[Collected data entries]

==============================

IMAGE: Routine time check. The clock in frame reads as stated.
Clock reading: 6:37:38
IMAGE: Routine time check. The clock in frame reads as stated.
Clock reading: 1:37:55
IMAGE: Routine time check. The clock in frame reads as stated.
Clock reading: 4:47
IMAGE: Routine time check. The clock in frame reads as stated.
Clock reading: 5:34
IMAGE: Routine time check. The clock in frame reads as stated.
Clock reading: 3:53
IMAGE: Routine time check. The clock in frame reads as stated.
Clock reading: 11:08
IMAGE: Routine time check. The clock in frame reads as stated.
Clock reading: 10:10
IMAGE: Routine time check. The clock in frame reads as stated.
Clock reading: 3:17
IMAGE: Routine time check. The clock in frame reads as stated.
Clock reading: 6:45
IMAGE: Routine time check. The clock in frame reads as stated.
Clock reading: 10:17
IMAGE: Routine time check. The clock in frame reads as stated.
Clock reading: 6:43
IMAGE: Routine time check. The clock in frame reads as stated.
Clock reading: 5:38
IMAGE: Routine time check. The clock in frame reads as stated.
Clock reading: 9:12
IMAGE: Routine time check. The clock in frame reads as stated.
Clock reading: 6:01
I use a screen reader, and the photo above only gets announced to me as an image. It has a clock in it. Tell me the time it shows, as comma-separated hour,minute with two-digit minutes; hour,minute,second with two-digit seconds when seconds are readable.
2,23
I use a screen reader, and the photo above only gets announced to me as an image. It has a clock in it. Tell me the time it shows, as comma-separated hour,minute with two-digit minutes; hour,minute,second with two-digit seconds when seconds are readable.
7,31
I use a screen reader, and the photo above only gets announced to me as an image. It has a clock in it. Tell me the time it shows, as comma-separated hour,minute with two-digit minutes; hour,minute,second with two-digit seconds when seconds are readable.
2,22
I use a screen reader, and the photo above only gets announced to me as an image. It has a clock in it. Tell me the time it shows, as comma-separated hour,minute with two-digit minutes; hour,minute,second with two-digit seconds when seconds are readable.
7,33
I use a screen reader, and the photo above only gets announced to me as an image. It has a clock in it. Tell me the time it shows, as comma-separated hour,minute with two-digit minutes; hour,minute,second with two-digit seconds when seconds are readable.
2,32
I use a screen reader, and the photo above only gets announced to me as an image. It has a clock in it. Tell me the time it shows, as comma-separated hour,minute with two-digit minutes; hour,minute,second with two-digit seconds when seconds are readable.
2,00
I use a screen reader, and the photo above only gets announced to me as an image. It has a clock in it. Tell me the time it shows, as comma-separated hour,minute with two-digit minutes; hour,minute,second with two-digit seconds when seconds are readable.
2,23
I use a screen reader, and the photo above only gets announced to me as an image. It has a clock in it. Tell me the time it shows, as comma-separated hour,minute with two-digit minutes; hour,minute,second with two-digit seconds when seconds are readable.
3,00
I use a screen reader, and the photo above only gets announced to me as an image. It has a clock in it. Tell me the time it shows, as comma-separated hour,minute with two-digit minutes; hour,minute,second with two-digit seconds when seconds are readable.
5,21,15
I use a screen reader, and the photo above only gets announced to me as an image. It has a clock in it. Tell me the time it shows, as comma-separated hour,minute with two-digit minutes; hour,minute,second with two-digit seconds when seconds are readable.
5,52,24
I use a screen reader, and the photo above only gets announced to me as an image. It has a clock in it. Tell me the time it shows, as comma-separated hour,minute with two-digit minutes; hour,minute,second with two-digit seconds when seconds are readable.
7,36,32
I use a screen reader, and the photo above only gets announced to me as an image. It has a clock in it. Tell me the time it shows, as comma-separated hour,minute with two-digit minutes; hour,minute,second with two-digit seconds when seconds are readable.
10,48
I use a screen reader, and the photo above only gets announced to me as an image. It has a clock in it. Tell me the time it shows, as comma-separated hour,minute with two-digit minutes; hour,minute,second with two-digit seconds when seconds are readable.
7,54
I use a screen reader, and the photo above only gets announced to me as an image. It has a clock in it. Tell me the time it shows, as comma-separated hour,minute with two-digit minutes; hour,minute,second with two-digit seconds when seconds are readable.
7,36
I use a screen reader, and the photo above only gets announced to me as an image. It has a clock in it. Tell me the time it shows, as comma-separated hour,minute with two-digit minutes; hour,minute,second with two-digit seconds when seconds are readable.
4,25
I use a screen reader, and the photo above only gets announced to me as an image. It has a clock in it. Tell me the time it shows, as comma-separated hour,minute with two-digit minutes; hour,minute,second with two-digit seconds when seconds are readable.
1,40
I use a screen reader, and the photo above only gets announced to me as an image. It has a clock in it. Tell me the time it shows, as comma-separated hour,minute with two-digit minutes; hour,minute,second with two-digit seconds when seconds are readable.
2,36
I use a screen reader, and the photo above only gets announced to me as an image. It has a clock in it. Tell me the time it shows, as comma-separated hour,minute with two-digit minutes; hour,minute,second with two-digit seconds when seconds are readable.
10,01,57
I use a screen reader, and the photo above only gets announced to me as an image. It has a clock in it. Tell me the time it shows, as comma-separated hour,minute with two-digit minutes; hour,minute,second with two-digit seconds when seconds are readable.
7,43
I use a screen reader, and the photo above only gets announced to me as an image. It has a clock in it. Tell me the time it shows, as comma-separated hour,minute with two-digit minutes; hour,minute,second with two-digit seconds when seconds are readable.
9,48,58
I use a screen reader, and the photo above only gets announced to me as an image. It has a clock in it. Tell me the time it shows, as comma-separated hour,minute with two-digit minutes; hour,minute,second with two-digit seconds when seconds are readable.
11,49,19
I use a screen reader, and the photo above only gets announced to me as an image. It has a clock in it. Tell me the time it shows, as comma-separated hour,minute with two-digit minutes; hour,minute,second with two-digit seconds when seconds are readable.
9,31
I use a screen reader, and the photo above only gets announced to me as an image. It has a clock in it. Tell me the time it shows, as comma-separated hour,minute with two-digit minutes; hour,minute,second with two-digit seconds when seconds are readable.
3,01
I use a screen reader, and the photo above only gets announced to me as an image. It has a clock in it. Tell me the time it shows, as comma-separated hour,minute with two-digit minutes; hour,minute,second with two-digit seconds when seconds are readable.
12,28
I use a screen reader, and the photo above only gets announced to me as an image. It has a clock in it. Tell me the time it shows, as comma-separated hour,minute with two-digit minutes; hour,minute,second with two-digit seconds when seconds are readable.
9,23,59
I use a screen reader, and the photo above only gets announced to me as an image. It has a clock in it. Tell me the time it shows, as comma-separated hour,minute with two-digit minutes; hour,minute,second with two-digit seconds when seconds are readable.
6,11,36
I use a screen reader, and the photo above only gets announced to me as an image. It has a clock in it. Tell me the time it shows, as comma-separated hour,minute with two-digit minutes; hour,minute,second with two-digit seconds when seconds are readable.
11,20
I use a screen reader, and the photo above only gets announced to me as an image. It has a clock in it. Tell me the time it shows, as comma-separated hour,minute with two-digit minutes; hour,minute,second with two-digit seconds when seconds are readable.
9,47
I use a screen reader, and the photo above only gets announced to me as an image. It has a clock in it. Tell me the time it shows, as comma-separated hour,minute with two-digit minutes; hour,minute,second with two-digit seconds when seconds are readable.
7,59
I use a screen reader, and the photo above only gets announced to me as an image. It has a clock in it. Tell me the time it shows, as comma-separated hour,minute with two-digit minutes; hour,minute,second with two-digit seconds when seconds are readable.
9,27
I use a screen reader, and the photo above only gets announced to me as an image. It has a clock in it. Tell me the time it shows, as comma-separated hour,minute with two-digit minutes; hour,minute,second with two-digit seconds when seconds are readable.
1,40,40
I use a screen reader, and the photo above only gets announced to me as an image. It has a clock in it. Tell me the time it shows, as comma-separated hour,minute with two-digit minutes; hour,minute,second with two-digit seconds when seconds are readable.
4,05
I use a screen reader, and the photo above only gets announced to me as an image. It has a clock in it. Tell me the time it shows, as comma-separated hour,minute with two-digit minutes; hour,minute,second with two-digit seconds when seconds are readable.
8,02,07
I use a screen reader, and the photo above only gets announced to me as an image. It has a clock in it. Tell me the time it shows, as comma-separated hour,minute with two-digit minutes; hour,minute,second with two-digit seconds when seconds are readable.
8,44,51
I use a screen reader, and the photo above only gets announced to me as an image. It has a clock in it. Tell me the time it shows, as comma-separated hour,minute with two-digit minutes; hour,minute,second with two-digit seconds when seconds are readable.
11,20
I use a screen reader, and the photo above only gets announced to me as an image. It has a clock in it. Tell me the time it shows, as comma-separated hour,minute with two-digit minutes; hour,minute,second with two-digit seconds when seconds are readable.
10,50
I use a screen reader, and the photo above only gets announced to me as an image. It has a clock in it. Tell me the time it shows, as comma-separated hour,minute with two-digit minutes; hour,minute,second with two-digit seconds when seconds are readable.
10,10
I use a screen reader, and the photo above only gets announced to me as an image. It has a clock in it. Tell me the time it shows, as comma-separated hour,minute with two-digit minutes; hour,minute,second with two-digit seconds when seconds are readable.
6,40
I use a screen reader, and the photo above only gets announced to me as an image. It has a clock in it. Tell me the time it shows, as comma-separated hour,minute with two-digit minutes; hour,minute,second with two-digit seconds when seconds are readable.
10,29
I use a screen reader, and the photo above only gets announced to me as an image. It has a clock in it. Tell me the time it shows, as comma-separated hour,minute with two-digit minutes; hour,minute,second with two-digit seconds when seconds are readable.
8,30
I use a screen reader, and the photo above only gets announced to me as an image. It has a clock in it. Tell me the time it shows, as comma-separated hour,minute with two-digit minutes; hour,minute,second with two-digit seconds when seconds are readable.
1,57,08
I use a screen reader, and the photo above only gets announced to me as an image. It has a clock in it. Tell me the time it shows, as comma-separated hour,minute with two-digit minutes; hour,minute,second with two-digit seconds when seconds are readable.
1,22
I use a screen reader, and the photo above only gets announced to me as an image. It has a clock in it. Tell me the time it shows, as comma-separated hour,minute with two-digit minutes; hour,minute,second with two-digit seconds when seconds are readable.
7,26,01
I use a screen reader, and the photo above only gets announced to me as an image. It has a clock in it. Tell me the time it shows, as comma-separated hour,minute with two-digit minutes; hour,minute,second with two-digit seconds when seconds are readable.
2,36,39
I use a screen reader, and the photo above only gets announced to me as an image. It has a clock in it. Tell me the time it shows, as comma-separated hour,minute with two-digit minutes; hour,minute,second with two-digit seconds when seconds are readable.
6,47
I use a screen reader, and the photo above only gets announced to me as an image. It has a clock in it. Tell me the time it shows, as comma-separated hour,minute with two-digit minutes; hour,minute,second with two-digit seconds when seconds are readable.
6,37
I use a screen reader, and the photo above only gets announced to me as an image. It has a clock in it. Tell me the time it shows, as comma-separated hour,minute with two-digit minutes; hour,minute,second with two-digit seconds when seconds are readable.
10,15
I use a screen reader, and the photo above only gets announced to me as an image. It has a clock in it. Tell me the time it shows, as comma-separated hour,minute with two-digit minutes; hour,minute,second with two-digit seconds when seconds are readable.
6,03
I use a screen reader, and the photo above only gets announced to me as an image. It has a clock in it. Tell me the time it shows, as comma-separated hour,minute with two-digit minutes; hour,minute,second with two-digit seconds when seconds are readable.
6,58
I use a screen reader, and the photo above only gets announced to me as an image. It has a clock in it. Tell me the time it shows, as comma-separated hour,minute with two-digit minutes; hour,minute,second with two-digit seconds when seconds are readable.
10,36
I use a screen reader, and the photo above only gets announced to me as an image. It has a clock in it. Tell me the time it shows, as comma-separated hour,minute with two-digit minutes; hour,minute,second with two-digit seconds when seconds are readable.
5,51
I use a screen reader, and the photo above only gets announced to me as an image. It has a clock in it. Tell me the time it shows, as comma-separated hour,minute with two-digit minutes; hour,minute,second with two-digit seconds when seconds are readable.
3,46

==============================

**What to work on:** Starting from the first line and ending with the line that contains "Clock reading: 6:01", can you write those lines again with "Routine time check" changed to "Standard time check" and everything else left as it is?

**Correct response:**
IMAGE: Standard time check. The clock in frame reads as stated.
Clock reading: 6:37:38
IMAGE: Standard time check. The clock in frame reads as stated.
Clock reading: 1:37:55
IMAGE: Standard time check. The clock in frame reads as stated.
Clock reading: 4:47
IMAGE: Standard time check. The clock in frame reads as stated.
Clock reading: 5:34
IMAGE: Standard time check. The clock in frame reads as stated.
Clock reading: 3:53
IMAGE: Standard time check. The clock in frame reads as stated.
Clock reading: 11:08
IMAGE: Standard time check. The clock in frame reads as stated.
Clock reading: 10:10
IMAGE: Standard time check. The clock in frame reads as stated.
Clock reading: 3:17
IMAGE: Standard time check. The clock in frame reads as stated.
Clock reading: 6:45
IMAGE: Standard time check. The clock in frame reads as stated.
Clock reading: 10:17
IMAGE: Standard time check. The clock in frame reads as stated.
Clock reading: 6:43
IMAGE: Standard time check. The clock in frame reads as stated.
Clock reading: 5:38
IMAGE: Standard time check. The clock in frame reads as stated.
Clock reading: 9:12
IMAGE: Standard time check. The clock in frame reads as stated.
Clock reading: 6:01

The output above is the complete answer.